In Asia, Cultural Slip-Ups Are Kiss of Red Ink

There is a curious affliction that strikes business travelers in Pacific Rim countries, often without warning and sometimes with undesirable consequences.

It is called "international communications disorder," a term used by international business consultant David James, author of "The Executive Guide to Asia-Pacific Communications: Doing Business Across the Pacific" (Kodansha America, 1995, $16).

Clear, effective, miscommunication-proof interactions are essential to doing business in the region, but they are not necessarily the norm, said James, a lawyer by training and former director of business programs at the East-West Center in Hawaii. The San Francisco-based James, who has worked and traveled in the Asia-Pacific region for two decades, now works as a consultant to companies such as Levi Strauss that want to develop business strategies for the region.

"The main problem people have is the assumption that business is done there in the same way it's done here," James said. "Many companies step on their own feet in the process."

Many of the mishaps stem from cultural differences, but often problems arise from things that seem almost trivial to an American.

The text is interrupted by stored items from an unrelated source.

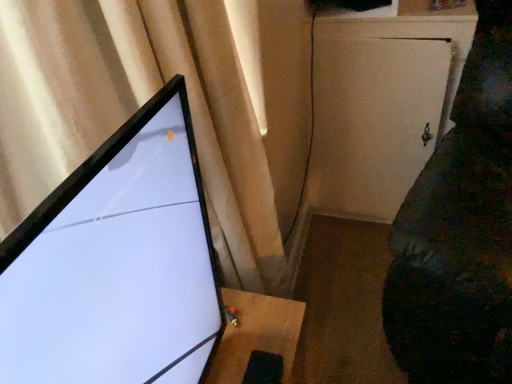
Question: From the image's perspective, is matte black monitor at left over matte beige curtain at upper left?

Choices:
 (A) no
 (B) yes

Answer: (A)

Question: Considering the relative sizes of matte black monitor at left and matte beige curtain at upper left in the image provided, is matte black monitor at left bigger than matte beige curtain at upper left?

Choices:
 (A) yes
 (B) no

Answer: (B)

Question: Is matte black monitor at left placed right next to matte beige curtain at upper left?

Choices:
 (A) no
 (B) yes

Answer: (A)

Question: Is matte black monitor at left to the left of matte beige curtain at upper left from the viewer's perspective?

Choices:
 (A) yes
 (B) no

Answer: (B)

For example, it is common in Southeast Asia and China for business people to list their advanced academic degrees on their business cards. Americans, who find that pretentious, should include their degrees on cards for use in those countries, James said. And using red ink to sign something is a cultural taboo, since in some countries, especially Korea, red ink indicates death.

Such cultural nuances abound throughout Asia. Some Asian business people are highly superstitious about certain numbers. The number 4 is considered unlucky in Japan, China and Korea. The number 6 is unlucky in Thailand, whereas 10 and 13 are unlucky in Vietnam. Thus, a business person would want to be careful not to use prominent combinations of numbers that add up to 10 or 13 when trying to communicate in Vietnam, or inadvertently give four of anything to a Japanese counterpart.

In James' opinion, Japan is the toughest country for Americans trying to establish new business relationships.

"The culture is so demanding and the business infrastructure is rather difficult to navigate," he said. "The Japanese market is the hardest to crack."

Companies that succeed in doing business there have an advantage when it comes to expanding into other Asian countries because they have a heightened sensitivity to such cultural differences, James said. On the other hand, a common mistake people make is to assume that every country works the same way.

Formality levels, for example, range from Japan--the highest--to Australia--the lowest. And even formal cultures differ in character.

For example, both Japanese and Korean business cultures are highly formal, James said. "But Koreans by nature are more upfront and tend to be more emotional. They are referred to by some as the 'Irish of Asia.' "

And because the Korean culture emphasizes the individual more than Japanese culture does, an American would want to pay more attention to getting to know a Korean counterpart, asking about his family and education, before moving on to the business at hand.

When in doubt, it is better to be too formal than not formal enough, James said. He recalled an American colleague who had done business in Asia for many years and who was being introduced by a longtime Asian acquaintance to a potential business partner. The Asian man introduced the American by extolling his integrity, but qualified his remarks by saying he had known him "only seven years," said James, who uses the example to indicate how seriously Asian business people take their business contacts.

Having personal introductions is extremely important to doing business in the region, he said. Americans interested in getting started should canvass their friends and colleagues here to find any who have business acquaintances in the Asian country who could write a letter of introduction. Cold calling, or failing to address an Asian executive by proper name and title, is a guaranteed way to screw up, James said.

The next best approach to having a personal acquaintance in an Asian company is to contact the trade representatives of the country in which you're interested in doing business, he said. They can help you with introductions.

Another problem area is negotiating. "A deal that could take a week to put together in the United States could take as much as a month to finalize in Asia," James said.

Language is still the biggest culprit in communications disorders, even when the language is English. Americans can't assume that just because their Asian business partners speak English that communication will go smoothly, James said. It's still important to write clearly, use short, clear sentences and avoid jargon. When speaking, go slowly and enunciate. Also, resist the temptation to throw in humor, a practice that is second nature to many Americans but can get them into trouble overseas.

And be sensitive to cultural identity issues. When in Australia, avoid making references to how "British" their tastes are. When in Japan, don't make references to World War II.

Sometimes it pays to use an interpreter, even if everyone speaks English, just to make sure there are no misunderstandings, James said. But even this is not foolproof. In his book, for example, he cites a case in which an American sent a telex to a Japanese colleague, saying, "We wonder if you would prepare an agenda for our meeting." At the other end, the word wonder was translated into the Japanese for "doubt." The recipient was insulted and the meeting canceled.

Communications disorders are preventable, James said. But it requires diligence, preparation and patience. All the high-tech communications tools in the world can't replace the need for clear messages.

"International communications disorder is a serious business problem in a world that is now a global marketplace," James writes in his book, adding that it "amounts to lost business."